Required task: Pull out every line in the data below that contains the string "skText", and copy those lines unchanged.
** start Data for the task **
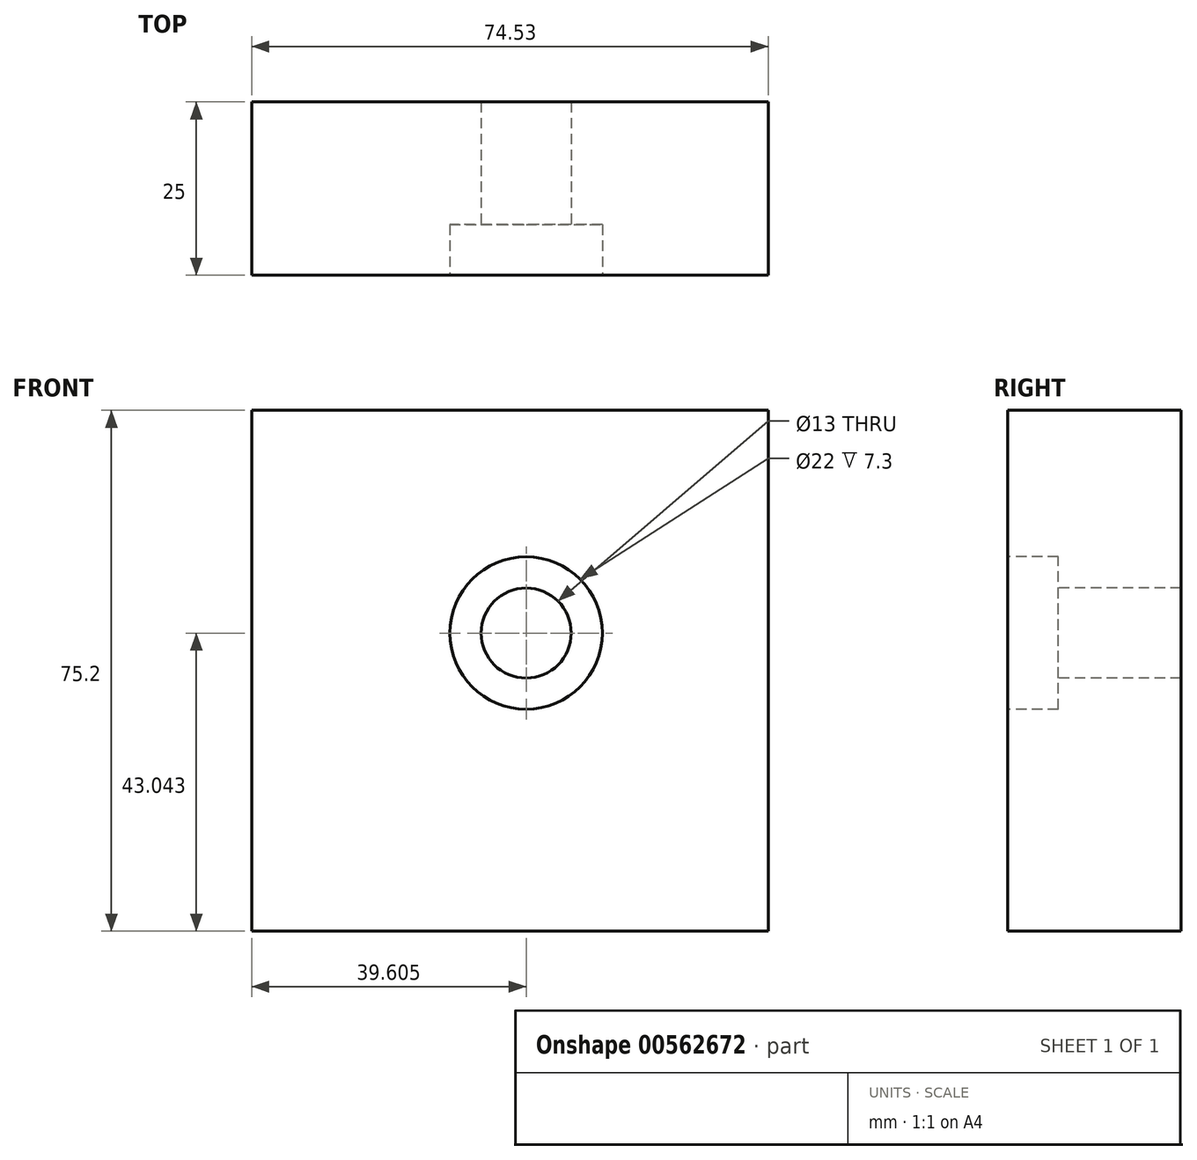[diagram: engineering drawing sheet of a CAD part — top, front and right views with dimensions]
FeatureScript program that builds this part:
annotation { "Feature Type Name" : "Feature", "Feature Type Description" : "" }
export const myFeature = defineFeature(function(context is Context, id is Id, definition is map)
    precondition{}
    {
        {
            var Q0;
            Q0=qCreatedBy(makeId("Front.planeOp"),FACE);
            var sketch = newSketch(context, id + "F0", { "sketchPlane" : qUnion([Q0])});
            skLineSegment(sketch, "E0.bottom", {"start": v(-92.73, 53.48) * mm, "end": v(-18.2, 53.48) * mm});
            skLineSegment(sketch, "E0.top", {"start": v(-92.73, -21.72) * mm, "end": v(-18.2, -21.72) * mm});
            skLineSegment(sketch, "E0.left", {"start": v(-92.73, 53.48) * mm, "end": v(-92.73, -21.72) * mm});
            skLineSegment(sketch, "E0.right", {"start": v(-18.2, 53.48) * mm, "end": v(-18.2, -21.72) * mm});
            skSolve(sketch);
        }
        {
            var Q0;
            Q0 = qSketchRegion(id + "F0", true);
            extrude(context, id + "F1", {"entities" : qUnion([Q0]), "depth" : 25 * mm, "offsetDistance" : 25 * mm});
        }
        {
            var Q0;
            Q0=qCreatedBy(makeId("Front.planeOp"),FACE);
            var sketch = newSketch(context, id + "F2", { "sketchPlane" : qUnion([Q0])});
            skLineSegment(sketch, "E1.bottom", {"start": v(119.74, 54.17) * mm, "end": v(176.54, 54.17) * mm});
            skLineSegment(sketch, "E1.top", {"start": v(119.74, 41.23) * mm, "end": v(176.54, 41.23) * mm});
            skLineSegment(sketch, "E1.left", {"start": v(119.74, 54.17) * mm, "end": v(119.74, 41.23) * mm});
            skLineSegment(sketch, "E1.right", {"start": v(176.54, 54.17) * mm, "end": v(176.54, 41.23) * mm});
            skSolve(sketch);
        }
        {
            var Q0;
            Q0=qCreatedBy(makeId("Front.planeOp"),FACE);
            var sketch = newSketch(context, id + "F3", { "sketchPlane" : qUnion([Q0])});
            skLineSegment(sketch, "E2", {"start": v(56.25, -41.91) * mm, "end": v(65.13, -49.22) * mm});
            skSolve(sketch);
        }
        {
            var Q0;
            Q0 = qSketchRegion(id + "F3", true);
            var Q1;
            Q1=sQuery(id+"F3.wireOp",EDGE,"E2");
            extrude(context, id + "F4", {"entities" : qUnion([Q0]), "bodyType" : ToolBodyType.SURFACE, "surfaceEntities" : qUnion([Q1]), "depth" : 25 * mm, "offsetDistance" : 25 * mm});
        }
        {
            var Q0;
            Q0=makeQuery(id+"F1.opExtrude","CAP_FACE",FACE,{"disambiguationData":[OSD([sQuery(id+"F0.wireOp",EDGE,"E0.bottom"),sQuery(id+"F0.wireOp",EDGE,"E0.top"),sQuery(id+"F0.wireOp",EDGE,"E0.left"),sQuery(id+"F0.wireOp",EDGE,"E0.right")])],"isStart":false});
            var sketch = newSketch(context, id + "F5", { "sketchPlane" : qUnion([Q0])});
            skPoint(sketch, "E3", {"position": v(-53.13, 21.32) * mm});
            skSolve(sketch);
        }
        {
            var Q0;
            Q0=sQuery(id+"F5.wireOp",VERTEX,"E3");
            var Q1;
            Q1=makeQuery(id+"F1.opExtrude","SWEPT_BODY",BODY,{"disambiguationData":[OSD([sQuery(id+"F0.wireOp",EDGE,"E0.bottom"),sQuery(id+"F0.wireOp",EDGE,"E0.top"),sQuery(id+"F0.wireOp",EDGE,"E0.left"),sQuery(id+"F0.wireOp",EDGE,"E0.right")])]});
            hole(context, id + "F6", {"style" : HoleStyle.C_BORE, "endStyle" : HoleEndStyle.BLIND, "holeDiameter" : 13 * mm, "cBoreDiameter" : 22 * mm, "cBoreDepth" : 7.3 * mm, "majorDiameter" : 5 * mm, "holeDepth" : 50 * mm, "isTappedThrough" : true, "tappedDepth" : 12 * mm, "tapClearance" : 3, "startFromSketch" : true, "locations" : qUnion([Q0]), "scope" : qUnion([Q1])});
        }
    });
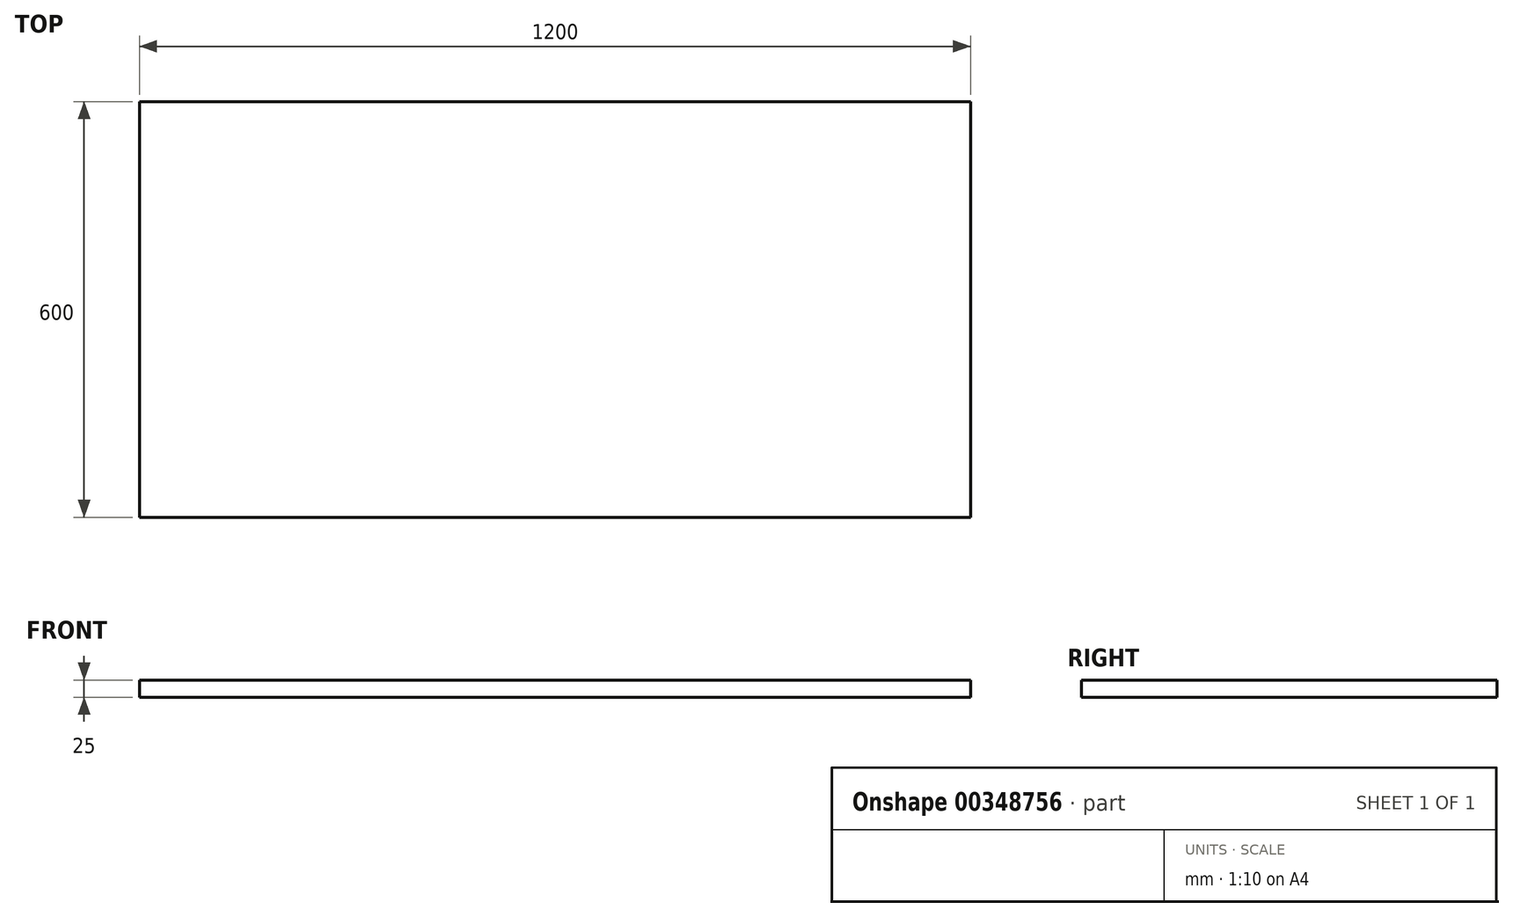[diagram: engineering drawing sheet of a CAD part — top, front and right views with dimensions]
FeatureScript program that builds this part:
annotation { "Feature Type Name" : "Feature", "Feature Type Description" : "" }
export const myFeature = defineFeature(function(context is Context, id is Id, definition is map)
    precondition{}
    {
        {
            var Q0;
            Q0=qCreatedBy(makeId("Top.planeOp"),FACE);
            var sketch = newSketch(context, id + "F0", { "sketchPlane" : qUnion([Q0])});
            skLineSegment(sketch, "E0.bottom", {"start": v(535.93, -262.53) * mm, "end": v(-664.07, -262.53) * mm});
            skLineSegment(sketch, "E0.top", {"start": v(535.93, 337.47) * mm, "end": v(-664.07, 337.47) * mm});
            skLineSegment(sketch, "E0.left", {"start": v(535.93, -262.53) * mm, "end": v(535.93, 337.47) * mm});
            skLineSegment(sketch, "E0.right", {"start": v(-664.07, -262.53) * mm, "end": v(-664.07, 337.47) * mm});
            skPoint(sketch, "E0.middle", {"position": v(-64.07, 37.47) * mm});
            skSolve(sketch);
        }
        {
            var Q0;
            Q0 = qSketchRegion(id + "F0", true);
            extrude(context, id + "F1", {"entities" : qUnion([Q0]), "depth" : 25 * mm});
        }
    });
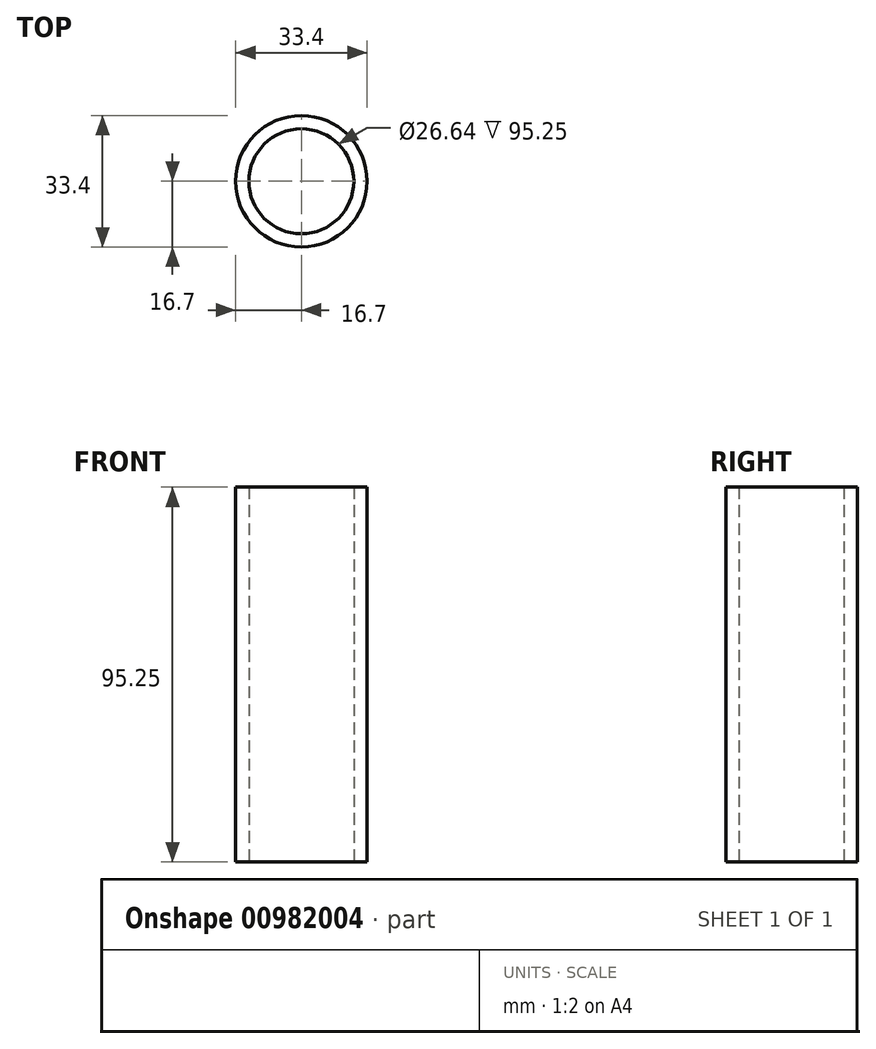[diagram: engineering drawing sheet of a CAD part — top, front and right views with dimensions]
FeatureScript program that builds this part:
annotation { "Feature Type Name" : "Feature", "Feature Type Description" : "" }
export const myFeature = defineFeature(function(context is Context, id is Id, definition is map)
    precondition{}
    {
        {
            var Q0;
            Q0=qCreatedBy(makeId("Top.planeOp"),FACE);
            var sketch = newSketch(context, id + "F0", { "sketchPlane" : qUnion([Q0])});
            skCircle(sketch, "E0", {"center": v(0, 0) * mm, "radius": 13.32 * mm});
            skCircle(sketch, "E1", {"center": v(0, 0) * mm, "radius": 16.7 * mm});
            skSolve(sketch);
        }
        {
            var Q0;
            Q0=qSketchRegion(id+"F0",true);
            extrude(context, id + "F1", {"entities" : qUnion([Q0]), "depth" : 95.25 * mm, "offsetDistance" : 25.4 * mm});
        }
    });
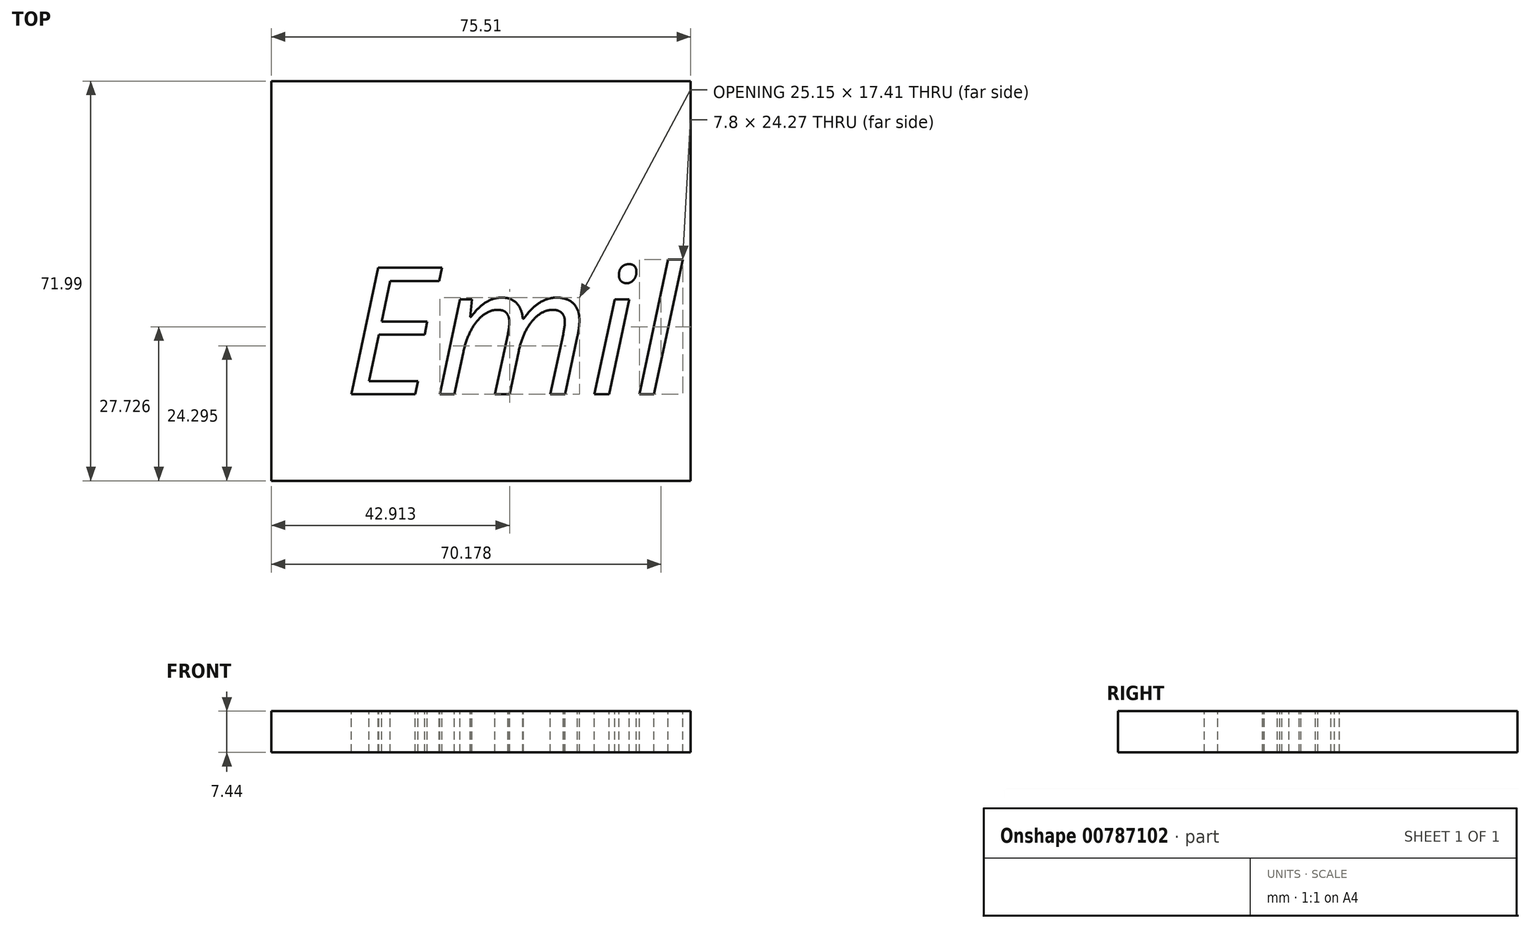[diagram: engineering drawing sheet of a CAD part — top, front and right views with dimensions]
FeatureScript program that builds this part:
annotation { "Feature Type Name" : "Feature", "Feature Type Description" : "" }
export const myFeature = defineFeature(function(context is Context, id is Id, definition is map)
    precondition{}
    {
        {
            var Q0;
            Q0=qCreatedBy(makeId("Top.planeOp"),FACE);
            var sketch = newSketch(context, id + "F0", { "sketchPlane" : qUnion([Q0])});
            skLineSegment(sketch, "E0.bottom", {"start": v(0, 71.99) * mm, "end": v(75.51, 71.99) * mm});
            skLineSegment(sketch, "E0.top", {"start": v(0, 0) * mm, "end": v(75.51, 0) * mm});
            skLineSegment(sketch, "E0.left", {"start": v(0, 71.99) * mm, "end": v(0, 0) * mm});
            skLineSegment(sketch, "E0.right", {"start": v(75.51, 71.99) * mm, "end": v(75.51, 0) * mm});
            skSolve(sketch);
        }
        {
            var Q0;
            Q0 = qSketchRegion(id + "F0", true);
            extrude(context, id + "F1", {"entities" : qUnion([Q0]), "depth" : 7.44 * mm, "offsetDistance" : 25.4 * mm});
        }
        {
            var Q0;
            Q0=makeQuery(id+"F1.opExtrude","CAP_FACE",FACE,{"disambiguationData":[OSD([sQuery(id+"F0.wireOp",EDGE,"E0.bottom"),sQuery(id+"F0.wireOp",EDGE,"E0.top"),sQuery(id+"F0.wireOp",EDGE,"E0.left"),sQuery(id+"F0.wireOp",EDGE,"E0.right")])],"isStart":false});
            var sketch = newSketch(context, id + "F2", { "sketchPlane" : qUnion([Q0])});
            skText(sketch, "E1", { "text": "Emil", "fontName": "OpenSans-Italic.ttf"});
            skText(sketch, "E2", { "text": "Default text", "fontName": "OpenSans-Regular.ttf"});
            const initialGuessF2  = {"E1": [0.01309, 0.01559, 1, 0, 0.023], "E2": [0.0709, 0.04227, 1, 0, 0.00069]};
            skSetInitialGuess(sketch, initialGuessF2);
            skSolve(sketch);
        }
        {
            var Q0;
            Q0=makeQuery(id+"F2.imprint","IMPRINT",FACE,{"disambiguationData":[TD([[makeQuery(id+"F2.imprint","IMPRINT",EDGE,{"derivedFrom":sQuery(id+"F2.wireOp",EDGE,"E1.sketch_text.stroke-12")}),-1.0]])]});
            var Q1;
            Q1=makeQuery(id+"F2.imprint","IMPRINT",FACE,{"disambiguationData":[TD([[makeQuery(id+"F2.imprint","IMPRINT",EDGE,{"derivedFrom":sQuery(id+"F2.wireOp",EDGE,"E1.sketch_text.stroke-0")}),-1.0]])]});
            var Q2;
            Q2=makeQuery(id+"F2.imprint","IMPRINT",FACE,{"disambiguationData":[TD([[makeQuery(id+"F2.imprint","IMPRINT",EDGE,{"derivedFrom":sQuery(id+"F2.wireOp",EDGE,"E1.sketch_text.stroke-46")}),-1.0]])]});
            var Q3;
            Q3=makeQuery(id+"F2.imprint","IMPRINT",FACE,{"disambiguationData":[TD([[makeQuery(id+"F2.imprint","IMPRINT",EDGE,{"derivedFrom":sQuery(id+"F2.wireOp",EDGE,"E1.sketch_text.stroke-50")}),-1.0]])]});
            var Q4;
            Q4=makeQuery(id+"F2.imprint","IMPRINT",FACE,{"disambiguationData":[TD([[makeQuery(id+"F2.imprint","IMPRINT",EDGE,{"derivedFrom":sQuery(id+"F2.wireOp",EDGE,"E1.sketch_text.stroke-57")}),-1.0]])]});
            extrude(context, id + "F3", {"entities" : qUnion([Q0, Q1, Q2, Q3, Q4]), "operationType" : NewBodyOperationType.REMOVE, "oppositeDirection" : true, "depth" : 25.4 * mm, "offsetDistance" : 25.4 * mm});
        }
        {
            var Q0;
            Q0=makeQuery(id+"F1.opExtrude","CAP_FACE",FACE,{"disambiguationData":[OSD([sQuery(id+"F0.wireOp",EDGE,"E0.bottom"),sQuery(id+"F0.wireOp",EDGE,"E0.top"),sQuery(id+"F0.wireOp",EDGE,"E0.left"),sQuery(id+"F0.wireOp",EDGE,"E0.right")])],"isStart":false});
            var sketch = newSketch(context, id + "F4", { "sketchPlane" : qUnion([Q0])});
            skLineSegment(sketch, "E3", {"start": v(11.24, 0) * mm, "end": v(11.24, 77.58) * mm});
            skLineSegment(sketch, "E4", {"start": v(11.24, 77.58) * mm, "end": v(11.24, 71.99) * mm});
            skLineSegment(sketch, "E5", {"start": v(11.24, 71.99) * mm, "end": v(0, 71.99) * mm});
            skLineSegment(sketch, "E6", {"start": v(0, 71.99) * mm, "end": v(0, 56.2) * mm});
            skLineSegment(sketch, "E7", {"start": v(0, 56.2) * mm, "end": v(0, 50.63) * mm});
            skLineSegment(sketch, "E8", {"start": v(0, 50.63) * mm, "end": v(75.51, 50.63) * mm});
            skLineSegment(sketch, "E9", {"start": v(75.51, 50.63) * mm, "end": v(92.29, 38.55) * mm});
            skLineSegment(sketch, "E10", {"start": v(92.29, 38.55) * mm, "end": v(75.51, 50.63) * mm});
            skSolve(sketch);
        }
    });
** end Data for the task **
Exercise answer:
            skText(sketch, "E1", { "text": "Emil", "fontName": "OpenSans-Italic.ttf"});
            skText(sketch, "E2", { "text": "Default text", "fontName": "OpenSans-Regular.ttf"});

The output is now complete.